- Twilio has hired Sara Varni as its new chief marketing officer.
- Previously, Varni spent 10 years at Salesforce, most recently leading marketing for Sales Cloud, the company’s flagship product.
- Varni’s mission is to balance Twilio’s well-established appeal with software developers with a new effort to reach out to business executives and IT decision makers.
To help spur its next phase of growth, cloud communications company Twilio is bringing in a Salesforce veteran to serve as its chief marketing officer – only its second ever, after going without for the last several years.
Sara Varni was most recently the senior vice president of marketing for Sales Cloud, Salesforce’s biggest and most popular product. She said Twilio reminds her of what the cloud software giant was like when she joined it 10 years ago.
“I really liked being part of Salesforce at that stage of growth,” Varni told Business Insider, adding she relishes the chance to do it all over again as part of Twilio.
Varni will be trying to reach out beyond Twilio’s developer base
Varni’s mission will be to refine, not reinvent, Twilio’s image. The company is already widely loved by developers. Customers including Lyft, ING, and Hulu all rely on Twilio’s service to send text messages to their customers or to power their call centres.
The approach has already brought Twilio a certain level of success. The company booked $US277 million in revenue in 2016, but recorded $US100.5 million in the third quarter of last year by itself. After holding blockbuster initial public offering in 2016, its market capitalisation now stands at about $US2.4 billion.
Going forward, Twilio will still sell its service primarily to software developers. But it’s trying to work its way up in corporate hierarchies, building relationships with the vice presidents and other executives who make IT buying decisions. That could help it convince larger teams at larger companies to use it service – and help bring it closer to profitability.
It’s a tricky needle to thread, Varni acknowledged. Twilio has gotten where it is because of its focus on selling primarily to developers. If it pivots too hard into selling straight to executives, it could alienate the very developers who made it a success in the first place. But if the company focuses too narrowly on courting developers, it could lose out on a chance to convince executives that it offers a business-ready service.
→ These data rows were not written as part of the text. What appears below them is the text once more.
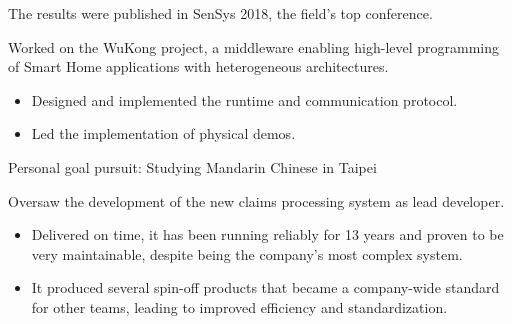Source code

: \documentclass[10pt,a4paper]{../altacv}
\begin{document}
	\medskip
	
	The results were published in SenSys 2018, the field's top conference.
	
	\medskip
	
	
	\medskip
	

	\medskip

	Worked on the WuKong project, a middleware enabling high-level programming of Smart Home applications with heterogeneous architectures.
	
	\begin{itemize}
		\item Designed and implemented the runtime and communication protocol.
		\smallskip
		\item Led the implementation of physical demos.
	\end{itemize}
	
	\medskip
	
	
	\medskip
	
	
	
	
	\bigskip\bigskip{}
	
	Personal goal pursuit: Studying Mandarin Chinese in Taipei
	
	
	\bigskip\bigskip{}
	
	Oversaw the development of the new claims processing system as lead developer.
	
	\medskip
	
	\begin{itemize}
		\item Delivered on time, it has been running reliably for 13 years and proven to be very maintainable, despite being the company's most complex system.
		\smallskip
		\item It produced several spin-off products that became a company-wide standard for other teams, leading to improved efficiency and standardization.
	\end{itemize}
	
	\medskip
	
	
\end{document}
She’ll be trying to strike the right balance
That’s why Varni isn’t proposing a radical shift for Twilio. For example, the company’s “Ask Your Developer” billboard, displayed prominently off of San Francisco’s Highway 101, isn’t going anywhere, she said. Instead, she’s focusing on trying to find the right way to get both developers and executives feeling positive about Twilio’s service, without either side feeling like they’re an afterthought.
“There’s a fine balance we’ll have to meet,” she said.
In the meantime, she’s enjoying her early days at Twilio. In particular, she loves how developer-friendly it is; you never know what developers are going to cook up next. That too reminds her of her early days at Salesforce when she was working on the enterprise software company’s own developer platform.
“We didn’t know [what developers would do]. We had the seeds planted for them,” Varni said.
Twilio will report its next quarterly earnings on February 13. Analysts are expecting the company to post a loss of 6 cents per share on revenues of $US103.71 million.